Today is the 70th anniversary of the German army’s surrender to Allied forces in World War II, and to commemorate the occasion, there will be massive formations of war-era planes flying over the Potomac River.
At 12:10 p.m., dozens of planes of different models that were used during World War II will pass over the Lincoln Memorial, then fly over Independence Avenue before turning back up the Potomac River and leaving the area.
The planes — which have come to the area from all over the country — take off from airports in Culpeper and Manassas, Va., join together outside Leesburg and fly almost 50 miles toward D.C. While they’re flying, they will make formations from signature moments of the War, including the Doolittle Raid, Pearl Harbor and the Battle of Midway.
The planes were brought together by a nonprofit called the Arsenal of Democracy, backed by the Commemorative Air Force. Among the different models flying will be the North American B-25 Mitchell (pictured), P-40 Warhawk, P-63 Kingcobra, P-38 Lightning, P-51 Mustang and P-47 Thunderbolt.
Also included: the only B-29 Superfortress still flying, the same type of plane that dropped the atomic bombs on Japan. Overall, the flyover organizers said more than two dozen different types of planes will participate.
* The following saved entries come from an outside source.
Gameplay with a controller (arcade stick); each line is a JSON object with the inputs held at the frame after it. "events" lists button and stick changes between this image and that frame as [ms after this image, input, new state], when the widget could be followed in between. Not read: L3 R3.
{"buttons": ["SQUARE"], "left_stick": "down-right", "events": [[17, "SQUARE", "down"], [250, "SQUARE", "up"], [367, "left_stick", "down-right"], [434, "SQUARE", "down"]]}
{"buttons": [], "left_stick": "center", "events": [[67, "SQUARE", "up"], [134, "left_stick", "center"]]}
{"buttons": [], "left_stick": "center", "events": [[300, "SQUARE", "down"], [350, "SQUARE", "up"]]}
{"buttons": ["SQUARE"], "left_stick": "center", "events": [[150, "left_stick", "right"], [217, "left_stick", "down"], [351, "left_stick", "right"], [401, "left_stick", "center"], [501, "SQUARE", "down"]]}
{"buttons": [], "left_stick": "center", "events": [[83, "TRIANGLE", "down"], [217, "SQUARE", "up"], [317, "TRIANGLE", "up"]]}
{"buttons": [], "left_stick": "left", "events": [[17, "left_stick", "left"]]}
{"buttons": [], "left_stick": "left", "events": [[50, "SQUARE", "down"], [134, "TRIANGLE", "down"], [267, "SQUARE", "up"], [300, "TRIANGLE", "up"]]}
“Never before has such a collection of WWII aircraft been assembled at one location, to honor the large assemblage of veterans gathered at the WWII Memorial for a ceremony,” the flyover’s website reads.
The planes will be clearly visible from Arlington, so those hoping to see them arrive from the northwest should be outside, looking up, at just after noon. The flyover is expected to last about an hour, according to the Washington Post, during which time flights from DCA will be grounded.